*Problems to work on*
1: In the passage on determining the delay, where may the tables be stored?
2: Write out the passage on determining the delay from "An example of" up to and including "is shown below.".

In one embodiment, the server may directly calculate the delay based on the data rate at which a video segment was received. In another embodiment, the delay may be determined by referencing a table associating, for example, the amount of data in a video segment and the data rate at which the video segment was received with an appropriate delay. In yet another embodiment, the delay may be determined by reference to a table associating, for example, a model of the wireless device 102 from which the video segment was received and the data rate at which the video segment was received with an appropriate delay. For this embodiment, the server 104 must be apprised of the model of the wireless device 102, such as by receiving the model with the video segment or by storing the model if the wireless device 102 uses its model to consult a video segment size table stored in the server 104. Such tables may be stored on the server 104 or on another device. If stored on another device, then the server 104 may transmit the amount of data in the video segment and the data rate at which the video segment was received, and may then receive back an appropriate delay.
An example of a table associating an amount of data in a video segment and the data rate at which the video segment was received with an appropriate delay is shown below.

*Provided records*
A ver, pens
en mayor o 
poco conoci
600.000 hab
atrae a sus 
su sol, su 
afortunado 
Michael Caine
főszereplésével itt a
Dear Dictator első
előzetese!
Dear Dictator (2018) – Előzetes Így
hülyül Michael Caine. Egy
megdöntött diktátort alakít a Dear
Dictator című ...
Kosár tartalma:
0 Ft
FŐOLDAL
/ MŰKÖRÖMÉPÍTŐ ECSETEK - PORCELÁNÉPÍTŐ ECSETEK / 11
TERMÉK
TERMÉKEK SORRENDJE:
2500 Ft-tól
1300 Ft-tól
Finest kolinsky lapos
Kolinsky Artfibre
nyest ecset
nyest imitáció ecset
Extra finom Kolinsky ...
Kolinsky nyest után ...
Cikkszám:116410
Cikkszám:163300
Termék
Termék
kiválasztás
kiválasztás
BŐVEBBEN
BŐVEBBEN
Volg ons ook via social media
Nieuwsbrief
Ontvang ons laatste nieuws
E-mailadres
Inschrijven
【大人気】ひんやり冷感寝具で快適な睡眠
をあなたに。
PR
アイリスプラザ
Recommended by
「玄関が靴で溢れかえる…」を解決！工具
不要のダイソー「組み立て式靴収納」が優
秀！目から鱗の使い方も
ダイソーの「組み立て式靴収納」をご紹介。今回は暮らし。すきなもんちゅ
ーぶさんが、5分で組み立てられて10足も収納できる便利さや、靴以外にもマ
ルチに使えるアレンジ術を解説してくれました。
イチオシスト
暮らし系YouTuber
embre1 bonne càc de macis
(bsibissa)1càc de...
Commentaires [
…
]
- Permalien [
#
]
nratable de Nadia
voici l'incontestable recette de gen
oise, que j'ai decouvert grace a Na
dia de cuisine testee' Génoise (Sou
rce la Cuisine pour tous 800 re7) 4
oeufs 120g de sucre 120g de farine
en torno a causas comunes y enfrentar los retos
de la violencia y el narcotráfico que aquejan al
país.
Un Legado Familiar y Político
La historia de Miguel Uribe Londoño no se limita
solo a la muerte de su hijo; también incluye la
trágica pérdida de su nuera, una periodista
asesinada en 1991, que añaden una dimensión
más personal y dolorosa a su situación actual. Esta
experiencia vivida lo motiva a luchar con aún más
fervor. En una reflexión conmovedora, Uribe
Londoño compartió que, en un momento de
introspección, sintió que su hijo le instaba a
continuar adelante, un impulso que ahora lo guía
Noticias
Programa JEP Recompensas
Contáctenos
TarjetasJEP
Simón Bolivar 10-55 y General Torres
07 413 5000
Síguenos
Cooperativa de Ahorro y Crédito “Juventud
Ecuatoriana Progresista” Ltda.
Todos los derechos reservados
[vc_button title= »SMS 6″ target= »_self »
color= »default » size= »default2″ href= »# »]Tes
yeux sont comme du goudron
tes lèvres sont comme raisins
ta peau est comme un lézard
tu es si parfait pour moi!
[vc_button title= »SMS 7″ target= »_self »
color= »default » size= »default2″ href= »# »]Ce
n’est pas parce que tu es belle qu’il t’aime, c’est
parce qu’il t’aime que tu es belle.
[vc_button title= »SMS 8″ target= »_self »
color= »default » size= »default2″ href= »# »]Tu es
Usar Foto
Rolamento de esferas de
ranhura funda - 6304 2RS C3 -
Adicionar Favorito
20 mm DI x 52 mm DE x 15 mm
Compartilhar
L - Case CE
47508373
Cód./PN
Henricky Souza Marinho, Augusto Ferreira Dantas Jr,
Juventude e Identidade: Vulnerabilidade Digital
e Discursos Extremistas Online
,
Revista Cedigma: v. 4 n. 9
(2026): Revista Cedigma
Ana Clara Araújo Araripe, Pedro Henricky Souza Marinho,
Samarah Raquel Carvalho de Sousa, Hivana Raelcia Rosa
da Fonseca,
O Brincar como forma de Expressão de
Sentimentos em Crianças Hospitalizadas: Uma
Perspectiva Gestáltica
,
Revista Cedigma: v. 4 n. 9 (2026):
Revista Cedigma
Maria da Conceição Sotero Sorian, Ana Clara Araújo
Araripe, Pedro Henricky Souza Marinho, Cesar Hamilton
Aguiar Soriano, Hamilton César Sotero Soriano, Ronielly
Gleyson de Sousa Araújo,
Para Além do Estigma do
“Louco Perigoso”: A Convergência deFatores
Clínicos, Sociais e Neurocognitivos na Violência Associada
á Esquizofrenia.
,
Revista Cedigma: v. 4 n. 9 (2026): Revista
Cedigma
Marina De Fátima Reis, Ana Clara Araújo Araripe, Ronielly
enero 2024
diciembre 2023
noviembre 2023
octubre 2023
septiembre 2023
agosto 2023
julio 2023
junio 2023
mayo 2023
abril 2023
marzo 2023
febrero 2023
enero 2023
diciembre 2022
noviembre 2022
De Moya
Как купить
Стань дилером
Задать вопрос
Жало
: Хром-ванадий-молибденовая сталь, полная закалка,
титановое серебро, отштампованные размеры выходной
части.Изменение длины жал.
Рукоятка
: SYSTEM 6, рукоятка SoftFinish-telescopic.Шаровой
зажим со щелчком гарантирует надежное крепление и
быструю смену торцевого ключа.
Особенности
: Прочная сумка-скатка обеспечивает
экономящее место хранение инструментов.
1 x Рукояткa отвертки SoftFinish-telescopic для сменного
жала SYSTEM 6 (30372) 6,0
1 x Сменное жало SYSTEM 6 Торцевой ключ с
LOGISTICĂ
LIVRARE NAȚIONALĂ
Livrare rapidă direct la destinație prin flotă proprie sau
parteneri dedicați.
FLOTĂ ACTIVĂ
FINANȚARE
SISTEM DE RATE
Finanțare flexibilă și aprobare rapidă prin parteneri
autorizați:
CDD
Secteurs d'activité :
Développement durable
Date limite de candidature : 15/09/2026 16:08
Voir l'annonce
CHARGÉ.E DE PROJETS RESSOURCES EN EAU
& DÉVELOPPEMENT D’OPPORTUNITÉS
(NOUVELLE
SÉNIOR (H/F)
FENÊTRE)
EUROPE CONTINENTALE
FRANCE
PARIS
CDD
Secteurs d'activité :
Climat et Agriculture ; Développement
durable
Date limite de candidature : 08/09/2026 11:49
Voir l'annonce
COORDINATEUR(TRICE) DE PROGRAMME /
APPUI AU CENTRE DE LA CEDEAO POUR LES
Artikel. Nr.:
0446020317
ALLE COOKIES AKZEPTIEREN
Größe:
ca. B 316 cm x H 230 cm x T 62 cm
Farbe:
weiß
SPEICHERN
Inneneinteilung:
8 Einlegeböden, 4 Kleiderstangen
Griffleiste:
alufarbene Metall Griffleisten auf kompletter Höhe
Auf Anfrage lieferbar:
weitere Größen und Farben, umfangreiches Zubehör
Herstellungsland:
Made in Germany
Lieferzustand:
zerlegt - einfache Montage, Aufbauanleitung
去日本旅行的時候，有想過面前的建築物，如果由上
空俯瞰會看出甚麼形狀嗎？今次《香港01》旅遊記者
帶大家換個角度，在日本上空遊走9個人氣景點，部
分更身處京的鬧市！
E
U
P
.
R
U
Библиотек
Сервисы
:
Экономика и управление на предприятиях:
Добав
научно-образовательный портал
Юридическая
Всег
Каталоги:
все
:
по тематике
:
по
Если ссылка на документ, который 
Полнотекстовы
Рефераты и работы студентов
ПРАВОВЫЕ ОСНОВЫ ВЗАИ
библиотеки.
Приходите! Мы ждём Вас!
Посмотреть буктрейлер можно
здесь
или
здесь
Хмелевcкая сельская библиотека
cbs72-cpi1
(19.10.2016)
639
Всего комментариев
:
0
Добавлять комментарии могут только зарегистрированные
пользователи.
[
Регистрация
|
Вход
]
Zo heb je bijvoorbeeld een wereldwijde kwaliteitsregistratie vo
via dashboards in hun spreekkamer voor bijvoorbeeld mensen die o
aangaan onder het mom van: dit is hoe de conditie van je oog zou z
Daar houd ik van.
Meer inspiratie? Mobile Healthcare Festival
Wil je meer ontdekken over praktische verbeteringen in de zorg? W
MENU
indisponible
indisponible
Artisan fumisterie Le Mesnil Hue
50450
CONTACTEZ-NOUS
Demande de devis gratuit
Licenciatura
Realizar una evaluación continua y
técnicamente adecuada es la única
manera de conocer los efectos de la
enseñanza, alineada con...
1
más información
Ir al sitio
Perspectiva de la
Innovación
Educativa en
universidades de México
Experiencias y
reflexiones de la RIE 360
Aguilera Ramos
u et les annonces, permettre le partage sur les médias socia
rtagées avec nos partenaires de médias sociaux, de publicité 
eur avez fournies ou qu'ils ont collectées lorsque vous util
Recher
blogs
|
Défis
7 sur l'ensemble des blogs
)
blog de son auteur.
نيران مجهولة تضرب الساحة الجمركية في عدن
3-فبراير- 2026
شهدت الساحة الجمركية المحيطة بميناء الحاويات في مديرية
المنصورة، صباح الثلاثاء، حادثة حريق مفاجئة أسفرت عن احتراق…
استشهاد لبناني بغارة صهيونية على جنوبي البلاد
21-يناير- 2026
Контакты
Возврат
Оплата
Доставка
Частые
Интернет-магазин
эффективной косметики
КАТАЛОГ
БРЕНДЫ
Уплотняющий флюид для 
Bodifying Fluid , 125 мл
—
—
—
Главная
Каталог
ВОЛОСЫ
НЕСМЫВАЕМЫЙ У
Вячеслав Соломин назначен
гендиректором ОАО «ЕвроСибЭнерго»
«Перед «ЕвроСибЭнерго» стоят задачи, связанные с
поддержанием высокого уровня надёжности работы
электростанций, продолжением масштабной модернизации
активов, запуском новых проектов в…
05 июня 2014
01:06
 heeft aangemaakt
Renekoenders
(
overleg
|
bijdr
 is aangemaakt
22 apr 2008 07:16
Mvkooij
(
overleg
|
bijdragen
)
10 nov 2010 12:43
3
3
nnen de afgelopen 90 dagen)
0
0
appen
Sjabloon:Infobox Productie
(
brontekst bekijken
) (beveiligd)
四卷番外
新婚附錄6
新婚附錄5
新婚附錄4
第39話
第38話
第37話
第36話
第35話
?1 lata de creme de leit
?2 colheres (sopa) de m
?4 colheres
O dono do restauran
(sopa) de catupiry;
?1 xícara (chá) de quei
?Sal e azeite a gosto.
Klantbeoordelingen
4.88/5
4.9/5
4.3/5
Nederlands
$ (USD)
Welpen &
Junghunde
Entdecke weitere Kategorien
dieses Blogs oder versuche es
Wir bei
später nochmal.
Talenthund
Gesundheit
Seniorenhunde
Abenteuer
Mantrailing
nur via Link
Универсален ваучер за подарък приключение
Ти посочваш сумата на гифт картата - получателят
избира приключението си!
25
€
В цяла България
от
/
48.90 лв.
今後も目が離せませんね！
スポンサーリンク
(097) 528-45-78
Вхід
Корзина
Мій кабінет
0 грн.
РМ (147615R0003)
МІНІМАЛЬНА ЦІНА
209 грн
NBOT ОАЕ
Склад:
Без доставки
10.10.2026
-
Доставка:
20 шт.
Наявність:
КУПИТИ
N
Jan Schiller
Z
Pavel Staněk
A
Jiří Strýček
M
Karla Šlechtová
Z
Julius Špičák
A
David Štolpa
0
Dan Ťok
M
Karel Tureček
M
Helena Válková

*Outputs by task*
1: On the server 104 or on another device.

2:
An example of a table associating an amount of data in a video segment and the data rate at which the video segment was received with an appropriate delay is shown below.